One of the most important ideas in the language is arrow testing. The general idea behind arrow testing is that when there is any kind of overlap in definitions, they must have equal results given the same inputs. This can be verified either using property testing and automatically providing inputs to the function or through theorem proving methods.

The simplest use case for arrow testing is inheritance. In Java for example, you can override a method in a subclass compared to the base class. However, the overrided method can differ in behavior from the base class which means you can never be sure that the behavior of method does not change. Arrow testing, however, requires that the overrided method must always return the same result. This means that the overriding is only useful when there is a more performant way to calculate the result in the child (although it would be more and less specific types here).

This is even more important in the case of multiple inheritance. The typical problem is that it is entirely unclear in the case of both parents having the same method which one should be used. Arrow testing guarantees that they must be equal so either choice would be equally valid. In this case, some simple heuristics can be used to try to select the best choice or it can be manually specified.

Another benefit of arrow testing is that various methods can be tested by providing multiple definitions. For example, a more complicated fib method can be combined with the simpler variation to verify that the complicated one is still correct. It could also be used (along with an annotation to indicate tests) to write simple unit tests instead of a simple testing framework. Lastly, it can be used to describe invariates such as the Functor laws to help verify that class instances are correctly defined.

Implicit Arrow Testing

But, the greatest benefit of arrow testing comes about in combination with implicit conversions. Similarly to composing diagrams in category theory, any two paths going from the same start node to the same end node must be equal. So, the conversions themselves can be converted by following different conversion paths to the same result. It can also test functions. For any combination of implict -> method -> implicit that can get the same type, it should be equal and can be tested.

As an example, consider a list type. You can have multiple kinds of lists such as an arrayList or a linkedList. Since they are both lists, you could implicitly convert between the two types of lists. So, if you start with a value in an arrayList, convert it into a linkedList, and take the length, it should be equivalent to taking the length directly. Like this, you can use the comparison to test almost the entirety of the list class and the methods within it. It is basically a free test suite, although additional tests may still be beneficial. And, those additional tests would only need to test one kind of list and would be automatically applied to all of them.

Another major benefit is also introduced from this.
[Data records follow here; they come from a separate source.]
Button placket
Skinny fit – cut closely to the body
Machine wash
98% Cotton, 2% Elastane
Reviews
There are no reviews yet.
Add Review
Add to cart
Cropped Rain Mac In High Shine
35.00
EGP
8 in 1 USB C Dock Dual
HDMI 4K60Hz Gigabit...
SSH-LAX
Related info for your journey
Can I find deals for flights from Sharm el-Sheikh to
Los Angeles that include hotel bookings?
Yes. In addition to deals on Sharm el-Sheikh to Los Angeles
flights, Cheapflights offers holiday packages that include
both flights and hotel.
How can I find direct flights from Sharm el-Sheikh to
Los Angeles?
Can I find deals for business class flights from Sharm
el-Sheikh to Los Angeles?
It helps ensure that the APIs are consistent. For example, you could have an implicit between an Optional type and a List type where the list uses zero elements to represent Nothing and a singleton list to represent a value. If both these types have a map function, it would mean that their map functions must be equivalent. This is true even if the implicit is only one way (Optional -> List) as that direction can be tested even if the reverse is not.


Imagine you have a multi-level tuple ++('a', ++('b', 'c')). Then, you are able to follow implicit rules and substitute the implicit rules for various sublevels of the tuples. Then, you could evaluate it to:

++('a', ++('b', 'c')) -> ++('a', "bc") -> "abc"
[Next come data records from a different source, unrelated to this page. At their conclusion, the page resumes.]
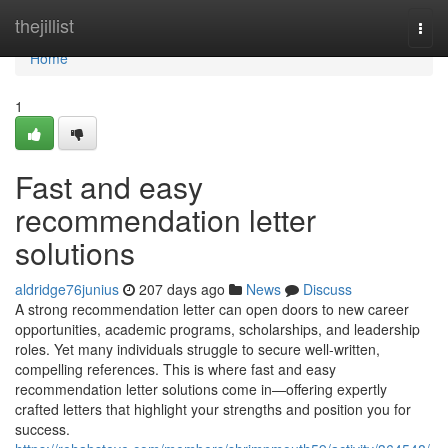
Home
thejillist
Togg
navi
Home
1
Fast and easy
recommendation letter
solutions
aldridge76junius
207 days ago
News
Discuss
A strong recommendation letter can open doors to new career
opportunities, academic programs, scholarships, and leadership
roles. Yet many individuals struggle to secure well-written,
compelling references. This is where fast and easy
recommendation letter solutions come in—offering expertly
crafted letters that highlight your strengths and position you for
success.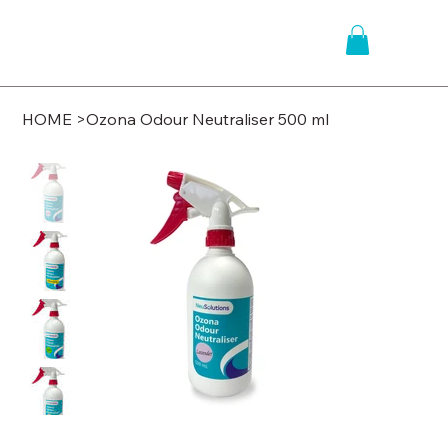
HOME
>
Ozona Odour Neutraliser 500 ml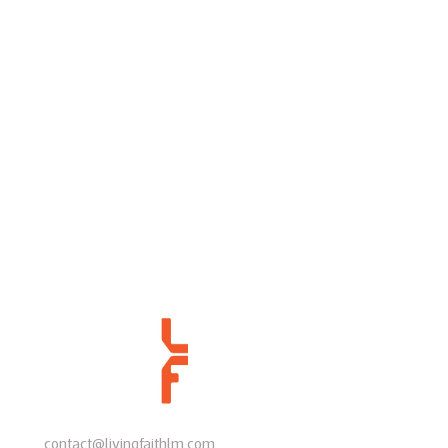
contact@livingfaithlm.com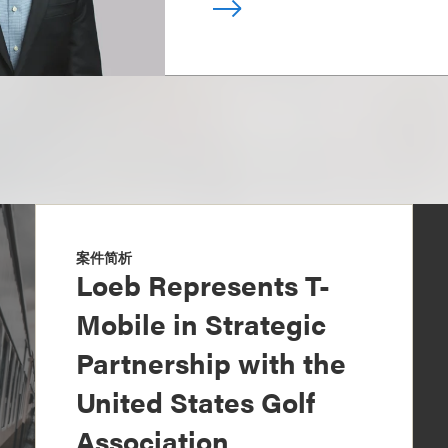
案件简析
Loeb Represents T-
Mobile in Strategic
Partnership with the
United States Golf
Association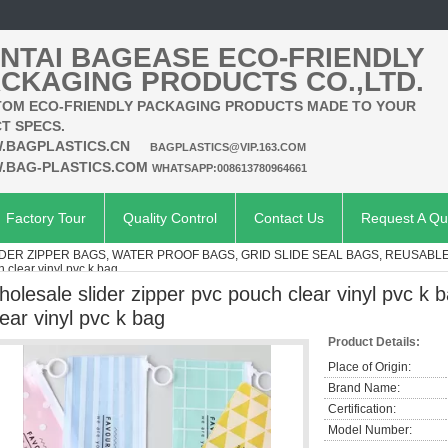
NTAI BAGEASE ECO-FRIENDLY
CKAGING PRODUCTS CO.,LTD.
OM ECO-FRIENDLY PACKAGING PRODUCTS MADE TO YOUR
T SPECS.
.BAGPLASTICS.CN
BAGPLASTICS@VIP.163.COM
.BAG-PLASTICS.COM
WHATSAPP:008613780964661
Factory Tour
Quality Control
Contact Us
Request A Qu
IDER ZIPPER BAGS, WATER PROOF BAGS, GRID SLIDE SEAL BAGS, REUSABL
h clear vinyl pvc k bag
holesale slider zipper pvc pouch clear vinyl pvc k 
lear vinyl pvc k bag
Product Details:
Place of Origin:
Brand Name:
Certification:
Model Number: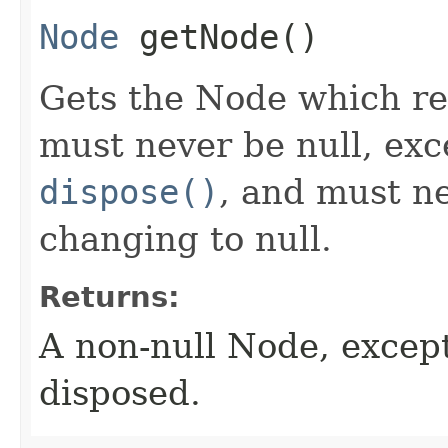
Node
getNode
()
Gets the Node which rep
must never be null, exce
dispose()
, and must n
changing to null.
Returns:
A non-null Node, excep
disposed.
++('a', ++('b', 'c')) -> concat(['a', 'b', 'c']) -> "abc"

Essentially, apply all possible implicit rules nondeterministically to find all possible values that would be generated during the evaluation. For all of the generated values (including initial, intermediate, and final values), all ones with the same tuple types at all levels must be equal.

An easy way to test this is to find a map from the value types to the produced values. Then, check to see that the produced values for each type are all equal. If not, show an informative error to the user.

Given this implementation to execute arrow testing, the remaining problem is how to generate these multi-lelvel tuples. There will probably be different areas to generate for different situations.